SOURCE INFORMATION Block Start
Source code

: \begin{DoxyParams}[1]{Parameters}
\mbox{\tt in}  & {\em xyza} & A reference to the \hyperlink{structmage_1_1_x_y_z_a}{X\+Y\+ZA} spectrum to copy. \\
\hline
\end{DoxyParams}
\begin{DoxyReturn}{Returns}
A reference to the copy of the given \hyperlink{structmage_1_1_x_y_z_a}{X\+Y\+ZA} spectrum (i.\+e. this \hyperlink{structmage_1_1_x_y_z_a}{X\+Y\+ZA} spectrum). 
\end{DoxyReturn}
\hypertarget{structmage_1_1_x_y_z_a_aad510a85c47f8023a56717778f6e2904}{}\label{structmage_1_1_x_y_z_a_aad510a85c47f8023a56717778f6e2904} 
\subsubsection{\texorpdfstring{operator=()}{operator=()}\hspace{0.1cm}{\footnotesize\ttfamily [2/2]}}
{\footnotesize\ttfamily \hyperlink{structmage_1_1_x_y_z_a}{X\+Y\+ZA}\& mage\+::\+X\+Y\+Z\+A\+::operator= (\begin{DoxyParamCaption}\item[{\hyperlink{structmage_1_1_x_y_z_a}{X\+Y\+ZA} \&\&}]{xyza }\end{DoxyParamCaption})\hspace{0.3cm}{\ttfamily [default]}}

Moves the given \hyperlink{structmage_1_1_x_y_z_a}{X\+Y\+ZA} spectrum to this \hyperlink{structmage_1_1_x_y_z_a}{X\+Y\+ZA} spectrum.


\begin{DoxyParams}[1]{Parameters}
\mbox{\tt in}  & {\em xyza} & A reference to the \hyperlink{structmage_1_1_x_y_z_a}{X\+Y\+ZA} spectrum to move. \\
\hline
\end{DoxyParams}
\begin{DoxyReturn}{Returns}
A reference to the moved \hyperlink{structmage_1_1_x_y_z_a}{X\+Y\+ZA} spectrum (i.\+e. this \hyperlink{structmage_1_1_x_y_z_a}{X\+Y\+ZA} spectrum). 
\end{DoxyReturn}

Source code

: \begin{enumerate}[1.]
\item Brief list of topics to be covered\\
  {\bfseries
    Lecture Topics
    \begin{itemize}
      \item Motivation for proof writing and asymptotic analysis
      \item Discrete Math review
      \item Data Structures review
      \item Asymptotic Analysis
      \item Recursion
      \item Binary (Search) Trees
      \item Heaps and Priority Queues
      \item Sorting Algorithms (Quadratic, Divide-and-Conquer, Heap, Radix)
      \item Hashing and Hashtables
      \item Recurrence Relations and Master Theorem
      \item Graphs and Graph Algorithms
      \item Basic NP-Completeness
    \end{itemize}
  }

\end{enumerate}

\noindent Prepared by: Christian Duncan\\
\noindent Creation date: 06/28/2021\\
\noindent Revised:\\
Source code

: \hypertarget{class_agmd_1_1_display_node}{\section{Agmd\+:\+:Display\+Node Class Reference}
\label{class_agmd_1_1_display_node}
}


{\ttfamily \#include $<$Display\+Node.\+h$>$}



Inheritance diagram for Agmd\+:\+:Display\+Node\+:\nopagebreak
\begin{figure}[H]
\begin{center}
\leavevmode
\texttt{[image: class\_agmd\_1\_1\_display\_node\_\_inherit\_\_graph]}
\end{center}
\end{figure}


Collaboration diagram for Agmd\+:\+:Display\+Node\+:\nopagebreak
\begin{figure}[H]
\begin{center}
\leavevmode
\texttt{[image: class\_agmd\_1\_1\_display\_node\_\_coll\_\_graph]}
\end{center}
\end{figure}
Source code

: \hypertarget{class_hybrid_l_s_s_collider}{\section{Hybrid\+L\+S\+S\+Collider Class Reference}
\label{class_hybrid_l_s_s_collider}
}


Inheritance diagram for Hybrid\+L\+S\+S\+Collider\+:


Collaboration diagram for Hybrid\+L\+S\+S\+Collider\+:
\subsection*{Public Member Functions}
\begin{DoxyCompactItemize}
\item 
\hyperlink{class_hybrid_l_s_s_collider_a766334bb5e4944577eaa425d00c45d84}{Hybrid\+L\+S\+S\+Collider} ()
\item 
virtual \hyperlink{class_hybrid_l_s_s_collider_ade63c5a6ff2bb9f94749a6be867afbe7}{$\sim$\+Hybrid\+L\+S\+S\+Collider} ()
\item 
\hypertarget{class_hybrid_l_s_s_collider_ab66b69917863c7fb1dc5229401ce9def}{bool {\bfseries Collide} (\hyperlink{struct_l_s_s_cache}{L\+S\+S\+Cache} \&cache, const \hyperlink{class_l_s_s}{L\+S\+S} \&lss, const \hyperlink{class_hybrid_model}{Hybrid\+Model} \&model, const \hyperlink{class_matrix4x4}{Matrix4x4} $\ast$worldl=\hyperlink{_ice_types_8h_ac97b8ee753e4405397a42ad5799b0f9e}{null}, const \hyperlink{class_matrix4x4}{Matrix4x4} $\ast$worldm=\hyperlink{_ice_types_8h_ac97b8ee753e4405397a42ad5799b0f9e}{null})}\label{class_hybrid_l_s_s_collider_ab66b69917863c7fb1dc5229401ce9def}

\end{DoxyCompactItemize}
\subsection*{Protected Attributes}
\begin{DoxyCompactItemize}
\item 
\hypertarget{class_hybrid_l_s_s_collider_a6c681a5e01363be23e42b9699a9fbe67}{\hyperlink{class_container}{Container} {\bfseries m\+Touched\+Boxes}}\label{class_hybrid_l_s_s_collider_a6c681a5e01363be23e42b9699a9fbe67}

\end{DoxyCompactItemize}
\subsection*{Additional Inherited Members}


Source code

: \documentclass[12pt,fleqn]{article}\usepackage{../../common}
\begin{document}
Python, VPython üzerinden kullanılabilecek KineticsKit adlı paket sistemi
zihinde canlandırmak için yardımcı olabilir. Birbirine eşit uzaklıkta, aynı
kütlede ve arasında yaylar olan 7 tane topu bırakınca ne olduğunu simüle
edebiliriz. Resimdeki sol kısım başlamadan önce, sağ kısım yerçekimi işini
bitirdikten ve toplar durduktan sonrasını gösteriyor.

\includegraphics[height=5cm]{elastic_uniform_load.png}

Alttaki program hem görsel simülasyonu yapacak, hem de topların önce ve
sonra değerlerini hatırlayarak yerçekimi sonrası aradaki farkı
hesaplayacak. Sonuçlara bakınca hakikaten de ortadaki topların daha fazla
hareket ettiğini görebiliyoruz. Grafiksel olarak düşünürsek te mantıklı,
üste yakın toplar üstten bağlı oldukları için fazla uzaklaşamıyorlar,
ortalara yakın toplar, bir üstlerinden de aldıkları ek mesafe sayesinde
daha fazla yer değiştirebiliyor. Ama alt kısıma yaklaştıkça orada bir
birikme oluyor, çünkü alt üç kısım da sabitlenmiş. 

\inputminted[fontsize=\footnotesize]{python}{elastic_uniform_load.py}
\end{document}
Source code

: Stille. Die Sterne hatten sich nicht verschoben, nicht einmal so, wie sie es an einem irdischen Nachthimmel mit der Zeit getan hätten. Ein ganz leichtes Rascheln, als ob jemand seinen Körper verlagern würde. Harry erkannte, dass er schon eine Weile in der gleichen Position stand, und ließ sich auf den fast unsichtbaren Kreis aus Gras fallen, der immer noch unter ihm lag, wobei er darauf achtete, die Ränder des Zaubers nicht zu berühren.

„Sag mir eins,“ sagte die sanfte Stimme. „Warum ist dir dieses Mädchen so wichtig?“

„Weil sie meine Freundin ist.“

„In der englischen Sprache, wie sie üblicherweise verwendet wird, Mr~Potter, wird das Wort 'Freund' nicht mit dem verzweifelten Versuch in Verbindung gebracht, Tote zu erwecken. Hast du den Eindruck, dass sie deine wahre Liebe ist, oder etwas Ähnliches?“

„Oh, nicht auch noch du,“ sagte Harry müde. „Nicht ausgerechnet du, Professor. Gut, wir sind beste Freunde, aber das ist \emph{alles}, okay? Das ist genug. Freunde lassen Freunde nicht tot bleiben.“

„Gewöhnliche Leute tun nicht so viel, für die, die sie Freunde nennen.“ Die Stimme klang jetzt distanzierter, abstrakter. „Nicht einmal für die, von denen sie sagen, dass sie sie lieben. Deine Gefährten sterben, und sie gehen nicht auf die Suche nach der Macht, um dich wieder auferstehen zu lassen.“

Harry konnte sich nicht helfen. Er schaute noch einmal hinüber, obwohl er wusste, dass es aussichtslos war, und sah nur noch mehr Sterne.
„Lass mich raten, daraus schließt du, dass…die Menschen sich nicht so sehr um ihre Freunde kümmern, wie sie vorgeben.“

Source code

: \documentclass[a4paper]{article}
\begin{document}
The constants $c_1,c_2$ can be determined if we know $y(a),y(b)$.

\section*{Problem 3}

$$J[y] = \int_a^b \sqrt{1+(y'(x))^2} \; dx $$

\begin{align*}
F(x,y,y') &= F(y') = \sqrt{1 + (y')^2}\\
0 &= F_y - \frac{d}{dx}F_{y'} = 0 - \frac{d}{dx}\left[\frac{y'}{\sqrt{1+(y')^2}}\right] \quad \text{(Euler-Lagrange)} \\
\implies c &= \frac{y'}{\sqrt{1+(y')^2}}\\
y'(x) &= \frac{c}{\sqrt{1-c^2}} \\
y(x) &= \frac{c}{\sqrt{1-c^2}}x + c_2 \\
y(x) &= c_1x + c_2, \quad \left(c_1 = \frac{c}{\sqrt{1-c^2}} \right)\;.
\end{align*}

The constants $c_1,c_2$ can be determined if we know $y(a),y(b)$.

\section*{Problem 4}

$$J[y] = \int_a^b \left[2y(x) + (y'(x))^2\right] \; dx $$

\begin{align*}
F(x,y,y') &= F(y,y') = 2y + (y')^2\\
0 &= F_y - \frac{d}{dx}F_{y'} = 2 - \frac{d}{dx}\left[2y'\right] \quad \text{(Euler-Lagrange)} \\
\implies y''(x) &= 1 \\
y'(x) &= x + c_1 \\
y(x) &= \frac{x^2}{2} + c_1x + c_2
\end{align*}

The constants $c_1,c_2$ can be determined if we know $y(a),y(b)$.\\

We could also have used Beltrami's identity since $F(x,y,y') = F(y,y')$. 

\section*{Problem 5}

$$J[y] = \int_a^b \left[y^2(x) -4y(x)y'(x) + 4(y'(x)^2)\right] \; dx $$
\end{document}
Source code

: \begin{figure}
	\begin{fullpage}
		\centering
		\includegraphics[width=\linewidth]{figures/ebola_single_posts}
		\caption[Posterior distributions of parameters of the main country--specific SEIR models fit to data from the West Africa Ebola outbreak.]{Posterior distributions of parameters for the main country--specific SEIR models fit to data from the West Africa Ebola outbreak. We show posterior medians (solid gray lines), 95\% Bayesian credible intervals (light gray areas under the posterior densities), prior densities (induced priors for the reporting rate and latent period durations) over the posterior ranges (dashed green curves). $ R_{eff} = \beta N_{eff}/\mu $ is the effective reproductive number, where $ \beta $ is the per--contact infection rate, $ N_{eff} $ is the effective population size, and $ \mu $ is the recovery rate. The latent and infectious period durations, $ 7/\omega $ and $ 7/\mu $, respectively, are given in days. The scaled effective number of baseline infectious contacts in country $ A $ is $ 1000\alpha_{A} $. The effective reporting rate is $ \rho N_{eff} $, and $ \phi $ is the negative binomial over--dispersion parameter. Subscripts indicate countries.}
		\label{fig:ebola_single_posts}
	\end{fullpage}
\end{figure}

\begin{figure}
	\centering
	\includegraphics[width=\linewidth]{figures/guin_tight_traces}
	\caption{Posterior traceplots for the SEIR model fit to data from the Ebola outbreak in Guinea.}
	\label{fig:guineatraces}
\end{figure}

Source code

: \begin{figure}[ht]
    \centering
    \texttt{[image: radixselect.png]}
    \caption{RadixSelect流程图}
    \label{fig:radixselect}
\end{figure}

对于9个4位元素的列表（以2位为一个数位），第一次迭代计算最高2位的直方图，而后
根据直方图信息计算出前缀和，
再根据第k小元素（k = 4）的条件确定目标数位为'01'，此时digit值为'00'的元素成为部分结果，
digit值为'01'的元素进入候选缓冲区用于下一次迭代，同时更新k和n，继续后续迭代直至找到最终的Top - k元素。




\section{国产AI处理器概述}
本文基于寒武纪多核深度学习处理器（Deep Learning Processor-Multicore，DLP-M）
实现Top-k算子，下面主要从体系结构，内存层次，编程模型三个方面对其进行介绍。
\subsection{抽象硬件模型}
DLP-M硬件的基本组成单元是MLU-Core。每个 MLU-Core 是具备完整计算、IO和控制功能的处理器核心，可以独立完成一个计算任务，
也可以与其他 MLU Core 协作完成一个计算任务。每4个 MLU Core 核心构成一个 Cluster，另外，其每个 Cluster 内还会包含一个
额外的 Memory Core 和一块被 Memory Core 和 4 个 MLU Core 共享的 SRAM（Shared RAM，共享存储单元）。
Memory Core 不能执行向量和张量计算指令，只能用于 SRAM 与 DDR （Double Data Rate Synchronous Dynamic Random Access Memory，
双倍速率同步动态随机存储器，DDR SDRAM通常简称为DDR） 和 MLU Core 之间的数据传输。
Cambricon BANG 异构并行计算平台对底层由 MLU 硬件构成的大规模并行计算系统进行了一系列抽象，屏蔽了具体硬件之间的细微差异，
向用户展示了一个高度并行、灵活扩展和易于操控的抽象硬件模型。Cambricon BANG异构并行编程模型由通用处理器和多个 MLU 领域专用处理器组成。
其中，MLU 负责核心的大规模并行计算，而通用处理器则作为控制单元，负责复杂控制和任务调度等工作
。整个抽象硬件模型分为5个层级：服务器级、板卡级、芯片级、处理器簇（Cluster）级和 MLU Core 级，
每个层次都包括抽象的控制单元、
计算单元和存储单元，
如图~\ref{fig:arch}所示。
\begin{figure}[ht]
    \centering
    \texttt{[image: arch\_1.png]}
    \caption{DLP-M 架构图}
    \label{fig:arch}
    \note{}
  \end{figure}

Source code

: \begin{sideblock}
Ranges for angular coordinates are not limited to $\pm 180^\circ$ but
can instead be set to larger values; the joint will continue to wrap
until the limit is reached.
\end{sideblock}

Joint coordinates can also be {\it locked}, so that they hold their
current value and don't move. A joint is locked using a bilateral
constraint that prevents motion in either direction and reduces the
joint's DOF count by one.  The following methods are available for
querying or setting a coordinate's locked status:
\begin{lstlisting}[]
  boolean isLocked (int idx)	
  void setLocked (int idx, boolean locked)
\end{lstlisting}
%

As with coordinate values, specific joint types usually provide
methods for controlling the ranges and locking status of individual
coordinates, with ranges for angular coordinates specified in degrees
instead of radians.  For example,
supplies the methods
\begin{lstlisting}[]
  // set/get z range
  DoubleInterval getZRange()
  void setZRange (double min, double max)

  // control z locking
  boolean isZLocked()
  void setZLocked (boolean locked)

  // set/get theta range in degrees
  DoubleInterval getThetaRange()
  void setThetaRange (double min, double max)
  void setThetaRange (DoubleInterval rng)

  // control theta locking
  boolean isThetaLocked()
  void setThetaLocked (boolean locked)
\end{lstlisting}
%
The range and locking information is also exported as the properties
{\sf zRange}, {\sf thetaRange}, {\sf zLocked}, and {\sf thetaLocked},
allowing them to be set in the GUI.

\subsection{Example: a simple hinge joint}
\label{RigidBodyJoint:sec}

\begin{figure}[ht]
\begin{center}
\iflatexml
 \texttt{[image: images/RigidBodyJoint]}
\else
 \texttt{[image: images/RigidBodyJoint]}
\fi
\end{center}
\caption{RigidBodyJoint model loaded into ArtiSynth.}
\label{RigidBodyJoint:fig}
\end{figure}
SOURCE INFORMATION Block End
* _WHAT THE TASK REQUIRES_: Up to and including the line with "and asymptotic analysis", print every line of the records from the start.

* _SOLUTION FOR THIS TASK_:
Source code

: \begin{DoxyParams}[1]{Parameters}
\mbox{\tt in}  & {\em xyza} & A reference to the \hyperlink{structmage_1_1_x_y_z_a}{X\+Y\+ZA} spectrum to copy. \\
\hline
\end{DoxyParams}
\begin{DoxyReturn}{Returns}
A reference to the copy of the given \hyperlink{structmage_1_1_x_y_z_a}{X\+Y\+ZA} spectrum (i.\+e. this \hyperlink{structmage_1_1_x_y_z_a}{X\+Y\+ZA} spectrum). 
\end{DoxyReturn}
\hypertarget{structmage_1_1_x_y_z_a_aad510a85c47f8023a56717778f6e2904}{}\label{structmage_1_1_x_y_z_a_aad510a85c47f8023a56717778f6e2904} 
\subsubsection{\texorpdfstring{operator=()}{operator=()}\hspace{0.1cm}{\footnotesize\ttfamily [2/2]}}
{\footnotesize\ttfamily \hyperlink{structmage_1_1_x_y_z_a}{X\+Y\+ZA}\& mage\+::\+X\+Y\+Z\+A\+::operator= (\begin{DoxyParamCaption}\item[{\hyperlink{structmage_1_1_x_y_z_a}{X\+Y\+ZA} \&\&}]{xyza }\end{DoxyParamCaption})\hspace{0.3cm}{\ttfamily [default]}}

Moves the given \hyperlink{structmage_1_1_x_y_z_a}{X\+Y\+ZA} spectrum to this \hyperlink{structmage_1_1_x_y_z_a}{X\+Y\+ZA} spectrum.


\begin{DoxyParams}[1]{Parameters}
\mbox{\tt in}  & {\em xyza} & A reference to the \hyperlink{structmage_1_1_x_y_z_a}{X\+Y\+ZA} spectrum to move. \\
\hline
\end{DoxyParams}
\begin{DoxyReturn}{Returns}
A reference to the moved \hyperlink{structmage_1_1_x_y_z_a}{X\+Y\+ZA} spectrum (i.\+e. this \hyperlink{structmage_1_1_x_y_z_a}{X\+Y\+ZA} spectrum). 
\end{DoxyReturn}

Source code

: \begin{enumerate}[1.]
\item Brief list of topics to be covered\\
  {\bfseries
    Lecture Topics
    \begin{itemize}
      \item Motivation for proof writing and asymptotic analysis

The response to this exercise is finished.